Work required » Line count for the string "filter": give the number of lines in the data below that contain it, and nothing more.

Saved data entries »

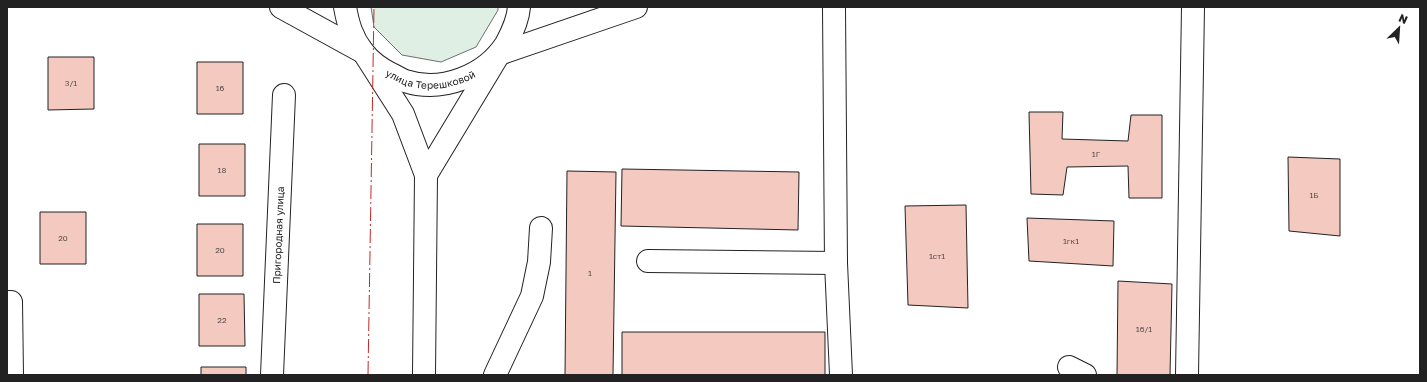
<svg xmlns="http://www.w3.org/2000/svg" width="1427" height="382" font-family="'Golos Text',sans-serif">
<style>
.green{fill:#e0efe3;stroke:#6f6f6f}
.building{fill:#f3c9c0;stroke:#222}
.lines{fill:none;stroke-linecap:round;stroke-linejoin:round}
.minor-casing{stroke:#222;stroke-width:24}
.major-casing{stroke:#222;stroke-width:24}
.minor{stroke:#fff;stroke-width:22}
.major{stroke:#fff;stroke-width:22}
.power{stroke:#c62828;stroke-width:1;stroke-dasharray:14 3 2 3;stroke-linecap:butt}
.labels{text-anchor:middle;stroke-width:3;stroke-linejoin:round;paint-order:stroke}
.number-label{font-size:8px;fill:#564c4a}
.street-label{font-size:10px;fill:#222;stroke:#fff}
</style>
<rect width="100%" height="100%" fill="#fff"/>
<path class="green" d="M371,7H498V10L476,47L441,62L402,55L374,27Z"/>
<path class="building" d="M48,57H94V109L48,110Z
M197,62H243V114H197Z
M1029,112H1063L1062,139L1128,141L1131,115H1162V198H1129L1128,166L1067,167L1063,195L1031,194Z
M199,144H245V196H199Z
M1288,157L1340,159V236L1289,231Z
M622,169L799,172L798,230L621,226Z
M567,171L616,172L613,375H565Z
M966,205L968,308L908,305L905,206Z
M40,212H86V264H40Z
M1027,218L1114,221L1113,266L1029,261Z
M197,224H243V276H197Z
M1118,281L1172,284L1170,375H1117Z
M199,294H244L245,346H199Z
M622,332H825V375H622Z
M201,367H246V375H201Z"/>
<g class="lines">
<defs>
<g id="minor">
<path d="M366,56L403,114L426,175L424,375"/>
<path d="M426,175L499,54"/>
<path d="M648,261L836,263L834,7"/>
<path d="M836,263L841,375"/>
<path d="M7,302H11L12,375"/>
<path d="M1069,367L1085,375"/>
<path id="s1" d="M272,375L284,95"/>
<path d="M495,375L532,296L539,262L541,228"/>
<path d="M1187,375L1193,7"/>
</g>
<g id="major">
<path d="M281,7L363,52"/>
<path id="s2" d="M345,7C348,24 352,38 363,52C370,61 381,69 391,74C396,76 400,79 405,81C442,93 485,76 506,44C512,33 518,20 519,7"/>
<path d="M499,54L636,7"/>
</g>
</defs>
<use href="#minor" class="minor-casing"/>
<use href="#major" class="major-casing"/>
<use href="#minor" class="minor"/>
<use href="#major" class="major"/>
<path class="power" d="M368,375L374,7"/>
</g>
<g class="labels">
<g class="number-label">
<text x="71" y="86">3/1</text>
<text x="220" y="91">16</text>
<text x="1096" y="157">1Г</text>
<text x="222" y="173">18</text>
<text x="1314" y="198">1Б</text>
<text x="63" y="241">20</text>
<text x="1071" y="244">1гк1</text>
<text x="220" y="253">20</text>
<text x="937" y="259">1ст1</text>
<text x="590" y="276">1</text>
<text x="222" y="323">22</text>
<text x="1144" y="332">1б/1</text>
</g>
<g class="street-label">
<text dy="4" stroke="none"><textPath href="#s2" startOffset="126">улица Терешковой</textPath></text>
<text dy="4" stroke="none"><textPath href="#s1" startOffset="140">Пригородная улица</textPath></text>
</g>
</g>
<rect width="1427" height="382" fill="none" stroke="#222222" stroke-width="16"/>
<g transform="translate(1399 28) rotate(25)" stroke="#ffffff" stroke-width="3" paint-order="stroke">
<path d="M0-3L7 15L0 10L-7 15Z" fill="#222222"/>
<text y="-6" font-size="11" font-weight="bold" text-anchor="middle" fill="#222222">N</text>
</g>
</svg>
* * *
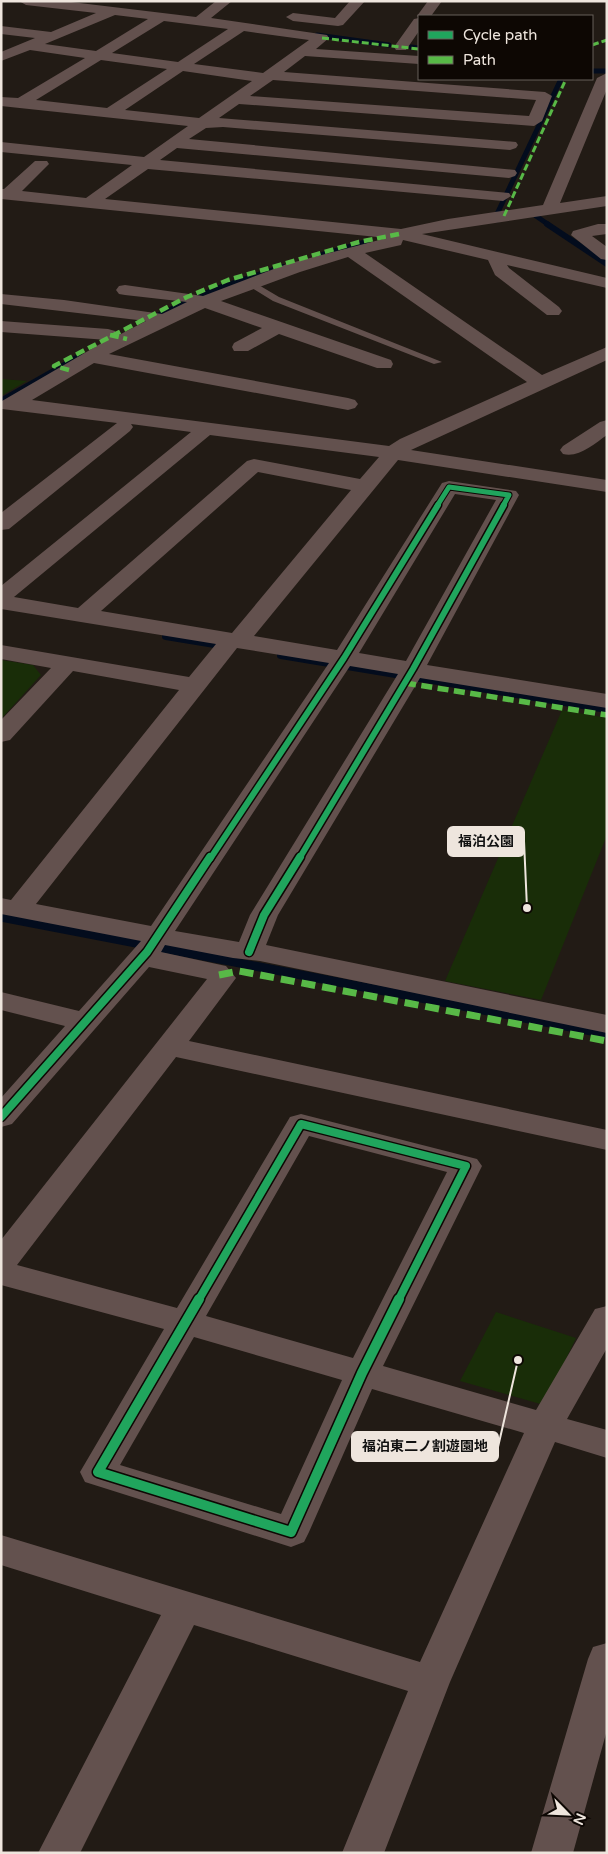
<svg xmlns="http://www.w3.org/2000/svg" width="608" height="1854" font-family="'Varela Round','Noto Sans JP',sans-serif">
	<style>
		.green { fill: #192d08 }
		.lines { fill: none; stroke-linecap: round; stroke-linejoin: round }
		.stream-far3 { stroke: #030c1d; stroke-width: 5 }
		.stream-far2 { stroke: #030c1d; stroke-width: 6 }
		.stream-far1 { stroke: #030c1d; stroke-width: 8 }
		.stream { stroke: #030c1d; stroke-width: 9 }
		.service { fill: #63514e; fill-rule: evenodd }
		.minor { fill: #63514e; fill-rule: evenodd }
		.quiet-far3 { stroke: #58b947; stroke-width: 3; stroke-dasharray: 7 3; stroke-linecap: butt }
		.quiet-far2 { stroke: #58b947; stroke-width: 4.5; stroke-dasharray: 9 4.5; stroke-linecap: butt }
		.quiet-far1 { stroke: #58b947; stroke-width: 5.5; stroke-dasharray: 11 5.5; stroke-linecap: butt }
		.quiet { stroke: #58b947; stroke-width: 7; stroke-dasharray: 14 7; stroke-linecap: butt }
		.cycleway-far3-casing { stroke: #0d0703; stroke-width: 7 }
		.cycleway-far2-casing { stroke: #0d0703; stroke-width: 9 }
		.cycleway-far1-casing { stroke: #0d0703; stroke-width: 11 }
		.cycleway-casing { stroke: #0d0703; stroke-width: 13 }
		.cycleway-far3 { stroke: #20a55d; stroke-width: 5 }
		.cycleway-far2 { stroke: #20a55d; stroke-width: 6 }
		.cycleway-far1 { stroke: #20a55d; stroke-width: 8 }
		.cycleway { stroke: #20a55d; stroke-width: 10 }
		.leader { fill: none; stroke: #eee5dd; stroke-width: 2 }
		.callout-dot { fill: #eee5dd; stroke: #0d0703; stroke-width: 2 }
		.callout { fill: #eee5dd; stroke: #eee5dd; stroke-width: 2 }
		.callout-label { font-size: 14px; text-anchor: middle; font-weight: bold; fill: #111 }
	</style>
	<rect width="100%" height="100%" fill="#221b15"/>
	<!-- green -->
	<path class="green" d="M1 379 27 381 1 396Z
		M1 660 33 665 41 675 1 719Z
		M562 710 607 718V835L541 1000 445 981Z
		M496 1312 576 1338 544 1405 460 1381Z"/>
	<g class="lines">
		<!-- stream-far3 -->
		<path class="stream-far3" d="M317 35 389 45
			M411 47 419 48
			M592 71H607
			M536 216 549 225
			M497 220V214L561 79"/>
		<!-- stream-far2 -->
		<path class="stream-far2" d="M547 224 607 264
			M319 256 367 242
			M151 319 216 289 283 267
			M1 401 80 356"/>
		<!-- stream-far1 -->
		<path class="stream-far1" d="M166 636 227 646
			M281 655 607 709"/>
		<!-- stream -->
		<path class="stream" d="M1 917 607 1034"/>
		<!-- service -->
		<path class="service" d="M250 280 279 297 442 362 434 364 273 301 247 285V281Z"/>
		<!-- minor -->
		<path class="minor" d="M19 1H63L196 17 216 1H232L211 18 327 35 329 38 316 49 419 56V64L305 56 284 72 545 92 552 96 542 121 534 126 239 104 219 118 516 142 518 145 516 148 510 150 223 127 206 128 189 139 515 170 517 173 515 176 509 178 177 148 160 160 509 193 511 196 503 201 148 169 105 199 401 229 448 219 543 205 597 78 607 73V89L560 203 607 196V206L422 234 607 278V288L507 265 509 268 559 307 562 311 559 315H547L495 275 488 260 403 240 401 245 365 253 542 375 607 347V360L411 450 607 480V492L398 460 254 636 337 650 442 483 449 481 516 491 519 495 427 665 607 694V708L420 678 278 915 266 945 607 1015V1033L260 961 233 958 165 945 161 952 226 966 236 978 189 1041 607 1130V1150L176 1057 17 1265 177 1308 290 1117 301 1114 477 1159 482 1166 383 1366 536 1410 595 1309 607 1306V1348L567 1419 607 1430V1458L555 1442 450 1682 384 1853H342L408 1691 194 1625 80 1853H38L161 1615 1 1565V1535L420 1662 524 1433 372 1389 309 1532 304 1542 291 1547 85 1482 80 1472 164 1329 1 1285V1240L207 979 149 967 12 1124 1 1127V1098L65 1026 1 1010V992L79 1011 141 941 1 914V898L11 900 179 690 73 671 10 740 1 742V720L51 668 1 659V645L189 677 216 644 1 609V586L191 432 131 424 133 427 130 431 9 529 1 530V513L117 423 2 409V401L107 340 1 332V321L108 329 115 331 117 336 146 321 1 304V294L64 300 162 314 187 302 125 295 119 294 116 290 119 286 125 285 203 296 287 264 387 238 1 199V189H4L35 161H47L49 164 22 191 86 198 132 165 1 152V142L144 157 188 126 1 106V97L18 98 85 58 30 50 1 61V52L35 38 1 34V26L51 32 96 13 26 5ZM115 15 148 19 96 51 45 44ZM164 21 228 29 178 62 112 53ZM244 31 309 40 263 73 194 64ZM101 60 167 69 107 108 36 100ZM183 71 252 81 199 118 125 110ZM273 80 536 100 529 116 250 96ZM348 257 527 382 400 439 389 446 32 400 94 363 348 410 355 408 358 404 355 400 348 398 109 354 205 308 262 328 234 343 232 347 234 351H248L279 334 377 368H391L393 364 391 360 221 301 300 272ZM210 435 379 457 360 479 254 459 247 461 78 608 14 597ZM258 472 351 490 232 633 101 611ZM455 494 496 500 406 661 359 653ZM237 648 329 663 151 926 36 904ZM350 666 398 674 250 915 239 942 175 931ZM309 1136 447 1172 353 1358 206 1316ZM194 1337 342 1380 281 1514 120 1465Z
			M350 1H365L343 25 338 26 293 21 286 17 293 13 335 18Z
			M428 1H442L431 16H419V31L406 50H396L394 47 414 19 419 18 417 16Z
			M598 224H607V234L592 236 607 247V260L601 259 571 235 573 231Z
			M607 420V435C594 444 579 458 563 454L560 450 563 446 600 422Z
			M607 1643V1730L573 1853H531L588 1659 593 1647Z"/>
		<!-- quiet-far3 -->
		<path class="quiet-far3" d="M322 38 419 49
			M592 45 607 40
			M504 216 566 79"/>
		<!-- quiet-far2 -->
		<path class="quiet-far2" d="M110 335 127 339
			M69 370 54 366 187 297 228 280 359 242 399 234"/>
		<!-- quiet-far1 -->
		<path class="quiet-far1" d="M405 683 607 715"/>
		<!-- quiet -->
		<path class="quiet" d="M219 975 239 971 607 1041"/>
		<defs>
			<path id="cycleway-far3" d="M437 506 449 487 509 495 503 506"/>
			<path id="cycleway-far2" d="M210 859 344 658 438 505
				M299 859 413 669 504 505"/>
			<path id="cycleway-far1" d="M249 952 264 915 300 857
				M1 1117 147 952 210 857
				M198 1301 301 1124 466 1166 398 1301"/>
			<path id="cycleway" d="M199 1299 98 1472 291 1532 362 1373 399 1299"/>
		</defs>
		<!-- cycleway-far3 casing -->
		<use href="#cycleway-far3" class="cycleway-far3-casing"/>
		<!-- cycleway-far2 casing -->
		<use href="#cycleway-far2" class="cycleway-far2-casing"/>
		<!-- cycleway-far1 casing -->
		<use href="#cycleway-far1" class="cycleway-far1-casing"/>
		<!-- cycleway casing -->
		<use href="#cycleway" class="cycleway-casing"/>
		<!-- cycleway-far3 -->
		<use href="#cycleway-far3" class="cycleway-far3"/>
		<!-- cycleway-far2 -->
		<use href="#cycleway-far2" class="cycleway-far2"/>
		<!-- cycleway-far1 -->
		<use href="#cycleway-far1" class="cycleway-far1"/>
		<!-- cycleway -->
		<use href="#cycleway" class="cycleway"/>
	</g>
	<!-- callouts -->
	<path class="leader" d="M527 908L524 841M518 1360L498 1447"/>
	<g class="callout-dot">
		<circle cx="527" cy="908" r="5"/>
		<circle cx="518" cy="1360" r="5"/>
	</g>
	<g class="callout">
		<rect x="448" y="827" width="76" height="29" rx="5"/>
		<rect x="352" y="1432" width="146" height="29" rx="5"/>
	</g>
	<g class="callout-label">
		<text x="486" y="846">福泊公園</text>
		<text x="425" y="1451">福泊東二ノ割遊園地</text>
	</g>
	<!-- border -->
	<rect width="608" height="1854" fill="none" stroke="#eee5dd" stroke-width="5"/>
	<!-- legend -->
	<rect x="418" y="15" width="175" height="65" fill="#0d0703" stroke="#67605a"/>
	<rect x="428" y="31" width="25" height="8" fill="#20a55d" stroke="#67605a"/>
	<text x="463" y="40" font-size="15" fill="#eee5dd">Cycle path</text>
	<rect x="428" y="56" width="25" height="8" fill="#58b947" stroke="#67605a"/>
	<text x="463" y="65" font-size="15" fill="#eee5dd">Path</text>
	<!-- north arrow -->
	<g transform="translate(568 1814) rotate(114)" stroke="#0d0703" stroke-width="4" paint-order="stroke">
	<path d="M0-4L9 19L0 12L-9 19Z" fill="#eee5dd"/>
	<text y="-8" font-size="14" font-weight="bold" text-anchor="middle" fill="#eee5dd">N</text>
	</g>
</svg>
* * *
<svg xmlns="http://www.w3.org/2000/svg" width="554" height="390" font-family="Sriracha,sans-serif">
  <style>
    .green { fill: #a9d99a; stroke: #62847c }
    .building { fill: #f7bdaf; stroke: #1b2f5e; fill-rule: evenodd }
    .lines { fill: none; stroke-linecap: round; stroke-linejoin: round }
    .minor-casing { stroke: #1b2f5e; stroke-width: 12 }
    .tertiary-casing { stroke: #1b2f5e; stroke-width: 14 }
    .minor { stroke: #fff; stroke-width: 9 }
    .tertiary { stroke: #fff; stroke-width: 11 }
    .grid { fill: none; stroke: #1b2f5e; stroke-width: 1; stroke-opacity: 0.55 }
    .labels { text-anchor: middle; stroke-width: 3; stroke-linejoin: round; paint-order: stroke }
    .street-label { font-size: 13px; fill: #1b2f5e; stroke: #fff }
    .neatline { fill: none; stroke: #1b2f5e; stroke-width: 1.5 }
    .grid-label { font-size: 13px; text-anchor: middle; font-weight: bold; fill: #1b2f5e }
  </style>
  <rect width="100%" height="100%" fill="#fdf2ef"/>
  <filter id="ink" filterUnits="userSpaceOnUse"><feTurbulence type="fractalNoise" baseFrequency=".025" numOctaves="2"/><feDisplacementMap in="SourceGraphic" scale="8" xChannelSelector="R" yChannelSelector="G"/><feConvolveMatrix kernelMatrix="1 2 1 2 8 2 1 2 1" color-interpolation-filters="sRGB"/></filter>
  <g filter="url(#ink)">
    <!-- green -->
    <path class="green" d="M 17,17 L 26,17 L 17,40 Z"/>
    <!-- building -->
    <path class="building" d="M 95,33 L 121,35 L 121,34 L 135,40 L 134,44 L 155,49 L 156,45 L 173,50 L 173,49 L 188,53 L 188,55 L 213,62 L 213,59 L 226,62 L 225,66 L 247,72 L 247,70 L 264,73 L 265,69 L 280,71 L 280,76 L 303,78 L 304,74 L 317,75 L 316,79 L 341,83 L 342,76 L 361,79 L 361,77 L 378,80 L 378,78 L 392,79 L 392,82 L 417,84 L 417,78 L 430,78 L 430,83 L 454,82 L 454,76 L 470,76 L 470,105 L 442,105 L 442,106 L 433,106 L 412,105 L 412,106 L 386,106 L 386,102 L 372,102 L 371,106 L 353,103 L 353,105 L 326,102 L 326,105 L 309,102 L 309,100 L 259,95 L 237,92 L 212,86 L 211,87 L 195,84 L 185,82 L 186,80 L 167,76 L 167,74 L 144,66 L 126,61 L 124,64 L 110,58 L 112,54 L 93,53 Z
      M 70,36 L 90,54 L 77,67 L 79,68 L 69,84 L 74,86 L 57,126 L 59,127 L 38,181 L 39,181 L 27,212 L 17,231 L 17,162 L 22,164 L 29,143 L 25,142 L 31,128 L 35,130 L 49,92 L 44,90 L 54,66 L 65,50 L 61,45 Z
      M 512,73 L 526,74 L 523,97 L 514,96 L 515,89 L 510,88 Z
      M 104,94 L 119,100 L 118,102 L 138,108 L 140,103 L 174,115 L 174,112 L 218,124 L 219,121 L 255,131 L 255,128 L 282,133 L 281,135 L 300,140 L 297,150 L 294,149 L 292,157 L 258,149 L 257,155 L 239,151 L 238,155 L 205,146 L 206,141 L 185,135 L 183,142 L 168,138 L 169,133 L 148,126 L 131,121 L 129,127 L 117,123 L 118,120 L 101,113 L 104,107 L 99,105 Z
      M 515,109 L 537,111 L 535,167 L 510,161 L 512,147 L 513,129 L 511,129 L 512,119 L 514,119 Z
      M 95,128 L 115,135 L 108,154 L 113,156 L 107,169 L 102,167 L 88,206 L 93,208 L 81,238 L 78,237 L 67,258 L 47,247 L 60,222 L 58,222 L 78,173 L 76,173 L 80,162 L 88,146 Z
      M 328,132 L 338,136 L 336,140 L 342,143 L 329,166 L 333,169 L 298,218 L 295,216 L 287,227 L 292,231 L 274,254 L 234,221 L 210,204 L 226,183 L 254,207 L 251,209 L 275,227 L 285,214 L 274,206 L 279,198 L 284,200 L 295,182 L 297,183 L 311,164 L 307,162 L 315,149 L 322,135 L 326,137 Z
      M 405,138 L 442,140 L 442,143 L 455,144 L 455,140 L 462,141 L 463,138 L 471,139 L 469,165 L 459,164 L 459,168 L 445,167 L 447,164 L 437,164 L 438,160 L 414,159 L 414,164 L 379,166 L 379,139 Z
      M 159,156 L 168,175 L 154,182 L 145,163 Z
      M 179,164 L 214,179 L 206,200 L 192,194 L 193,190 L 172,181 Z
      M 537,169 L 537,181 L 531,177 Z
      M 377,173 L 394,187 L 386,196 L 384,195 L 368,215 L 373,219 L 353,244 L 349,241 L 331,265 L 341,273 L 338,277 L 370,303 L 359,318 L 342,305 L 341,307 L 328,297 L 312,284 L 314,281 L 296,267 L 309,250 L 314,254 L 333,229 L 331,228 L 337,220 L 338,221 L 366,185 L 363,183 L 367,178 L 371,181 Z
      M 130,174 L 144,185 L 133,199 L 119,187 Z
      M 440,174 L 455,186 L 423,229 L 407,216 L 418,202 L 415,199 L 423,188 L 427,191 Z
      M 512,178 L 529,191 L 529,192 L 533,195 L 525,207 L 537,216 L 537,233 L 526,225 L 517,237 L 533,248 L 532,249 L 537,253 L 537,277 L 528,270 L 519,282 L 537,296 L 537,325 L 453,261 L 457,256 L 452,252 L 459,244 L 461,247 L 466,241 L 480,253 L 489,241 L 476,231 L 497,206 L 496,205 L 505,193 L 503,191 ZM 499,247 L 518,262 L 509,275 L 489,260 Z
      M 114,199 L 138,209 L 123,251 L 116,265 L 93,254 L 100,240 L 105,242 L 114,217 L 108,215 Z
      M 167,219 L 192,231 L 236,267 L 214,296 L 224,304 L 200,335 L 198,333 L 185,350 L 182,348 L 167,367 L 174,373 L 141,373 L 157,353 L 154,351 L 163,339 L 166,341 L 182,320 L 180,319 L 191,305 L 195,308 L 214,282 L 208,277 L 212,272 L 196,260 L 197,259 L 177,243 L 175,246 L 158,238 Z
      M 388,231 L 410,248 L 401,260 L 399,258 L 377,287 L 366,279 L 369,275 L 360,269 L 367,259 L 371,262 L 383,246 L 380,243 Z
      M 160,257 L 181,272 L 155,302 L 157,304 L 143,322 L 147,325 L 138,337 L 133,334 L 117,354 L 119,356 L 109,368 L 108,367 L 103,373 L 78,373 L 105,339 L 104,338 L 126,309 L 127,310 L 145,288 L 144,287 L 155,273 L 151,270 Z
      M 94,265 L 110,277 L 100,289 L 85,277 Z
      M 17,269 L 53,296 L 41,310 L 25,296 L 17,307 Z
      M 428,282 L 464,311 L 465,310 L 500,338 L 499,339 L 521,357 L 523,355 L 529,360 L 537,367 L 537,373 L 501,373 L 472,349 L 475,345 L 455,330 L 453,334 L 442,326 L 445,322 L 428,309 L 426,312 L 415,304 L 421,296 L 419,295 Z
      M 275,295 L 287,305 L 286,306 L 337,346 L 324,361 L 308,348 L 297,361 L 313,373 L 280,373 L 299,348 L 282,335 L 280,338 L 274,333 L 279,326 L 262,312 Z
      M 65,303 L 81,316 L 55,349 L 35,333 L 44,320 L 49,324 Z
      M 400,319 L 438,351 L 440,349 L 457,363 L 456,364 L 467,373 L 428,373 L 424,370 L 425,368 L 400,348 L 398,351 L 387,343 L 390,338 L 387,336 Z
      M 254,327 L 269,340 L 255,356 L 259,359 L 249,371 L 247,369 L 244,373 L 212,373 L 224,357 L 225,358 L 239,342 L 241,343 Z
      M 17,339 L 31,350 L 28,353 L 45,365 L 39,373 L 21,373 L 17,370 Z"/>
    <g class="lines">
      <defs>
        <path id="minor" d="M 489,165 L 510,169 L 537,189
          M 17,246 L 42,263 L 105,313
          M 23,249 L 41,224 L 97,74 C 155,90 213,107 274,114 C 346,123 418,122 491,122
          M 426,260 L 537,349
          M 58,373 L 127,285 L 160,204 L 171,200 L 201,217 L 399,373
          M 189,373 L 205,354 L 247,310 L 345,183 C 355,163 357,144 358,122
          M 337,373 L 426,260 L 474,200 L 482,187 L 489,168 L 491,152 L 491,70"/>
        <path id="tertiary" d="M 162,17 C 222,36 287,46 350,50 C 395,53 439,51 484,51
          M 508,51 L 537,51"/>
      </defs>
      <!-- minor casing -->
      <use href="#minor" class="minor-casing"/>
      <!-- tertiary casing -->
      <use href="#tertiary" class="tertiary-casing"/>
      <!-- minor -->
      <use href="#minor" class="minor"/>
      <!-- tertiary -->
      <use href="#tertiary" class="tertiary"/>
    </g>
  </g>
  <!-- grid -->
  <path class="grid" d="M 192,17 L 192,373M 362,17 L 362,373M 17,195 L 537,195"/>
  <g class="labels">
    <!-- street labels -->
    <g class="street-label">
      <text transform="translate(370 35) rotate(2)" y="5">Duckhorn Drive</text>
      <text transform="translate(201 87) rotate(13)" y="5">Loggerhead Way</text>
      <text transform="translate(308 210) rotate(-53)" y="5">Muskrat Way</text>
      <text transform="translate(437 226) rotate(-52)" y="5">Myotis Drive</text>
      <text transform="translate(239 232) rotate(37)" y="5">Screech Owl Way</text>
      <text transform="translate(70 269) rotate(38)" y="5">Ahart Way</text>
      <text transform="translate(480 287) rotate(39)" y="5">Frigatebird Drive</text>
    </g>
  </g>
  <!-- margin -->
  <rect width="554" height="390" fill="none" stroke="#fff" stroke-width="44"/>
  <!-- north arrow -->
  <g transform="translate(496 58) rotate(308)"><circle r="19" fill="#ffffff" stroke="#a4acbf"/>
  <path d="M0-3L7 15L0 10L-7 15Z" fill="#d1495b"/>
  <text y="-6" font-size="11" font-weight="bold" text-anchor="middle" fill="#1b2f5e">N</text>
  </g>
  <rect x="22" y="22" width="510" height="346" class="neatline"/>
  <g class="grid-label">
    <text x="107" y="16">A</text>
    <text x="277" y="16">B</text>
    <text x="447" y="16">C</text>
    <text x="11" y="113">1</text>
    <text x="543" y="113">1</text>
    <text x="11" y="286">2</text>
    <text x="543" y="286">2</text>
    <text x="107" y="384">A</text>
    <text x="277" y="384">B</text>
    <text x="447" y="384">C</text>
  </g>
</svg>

Response » 2